Extracted page text data
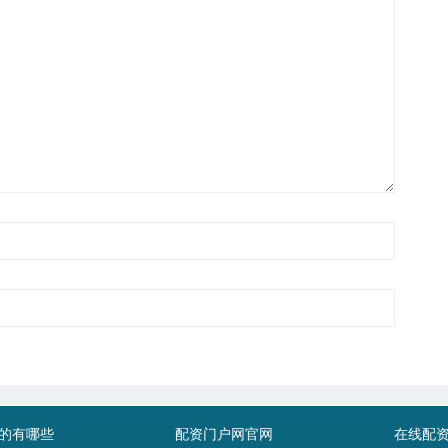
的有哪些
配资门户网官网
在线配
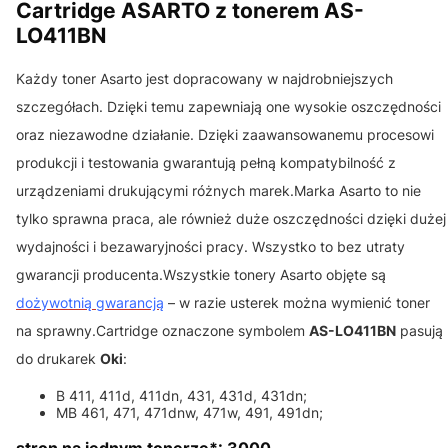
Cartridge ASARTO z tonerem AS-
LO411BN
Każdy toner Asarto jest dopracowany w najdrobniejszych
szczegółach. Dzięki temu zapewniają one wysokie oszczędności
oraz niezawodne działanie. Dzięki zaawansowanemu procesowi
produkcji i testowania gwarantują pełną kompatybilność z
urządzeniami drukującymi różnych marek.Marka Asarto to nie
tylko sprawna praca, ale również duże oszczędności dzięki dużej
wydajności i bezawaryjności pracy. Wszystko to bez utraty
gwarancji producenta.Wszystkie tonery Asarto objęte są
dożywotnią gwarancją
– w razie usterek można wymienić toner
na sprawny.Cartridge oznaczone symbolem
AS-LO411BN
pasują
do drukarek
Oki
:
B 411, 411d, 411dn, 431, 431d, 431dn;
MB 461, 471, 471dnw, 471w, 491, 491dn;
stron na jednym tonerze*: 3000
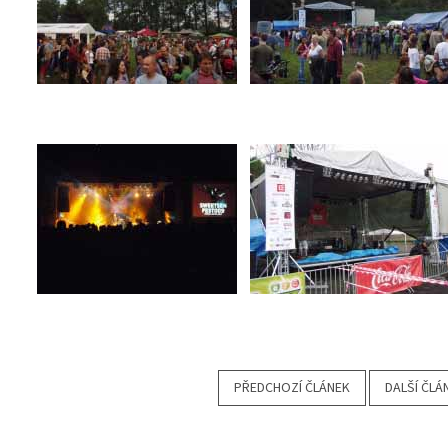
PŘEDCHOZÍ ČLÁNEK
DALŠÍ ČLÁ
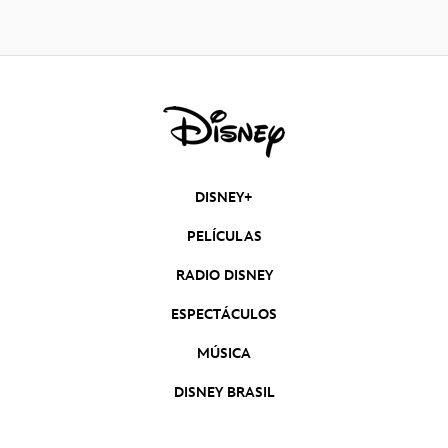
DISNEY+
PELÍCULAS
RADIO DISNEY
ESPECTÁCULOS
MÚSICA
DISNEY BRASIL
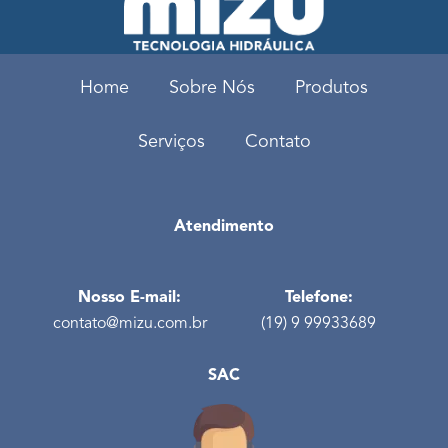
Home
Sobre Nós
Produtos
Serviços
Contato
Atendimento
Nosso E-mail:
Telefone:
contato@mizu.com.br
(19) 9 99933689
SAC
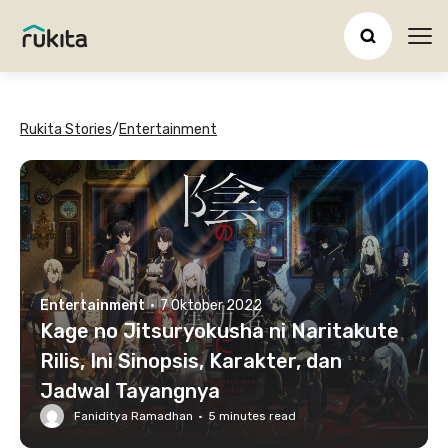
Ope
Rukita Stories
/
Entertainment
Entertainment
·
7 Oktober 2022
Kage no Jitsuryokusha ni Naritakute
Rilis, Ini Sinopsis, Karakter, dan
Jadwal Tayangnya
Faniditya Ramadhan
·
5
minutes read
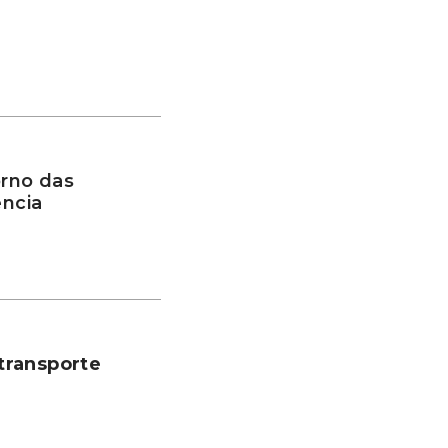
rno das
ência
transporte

To do ->
Pull every line with the string "Cartridge" from the data above.

Your solution ->
Cartridge ASARTO z tonerem AS-
na sprawny.Cartridge oznaczone symbolem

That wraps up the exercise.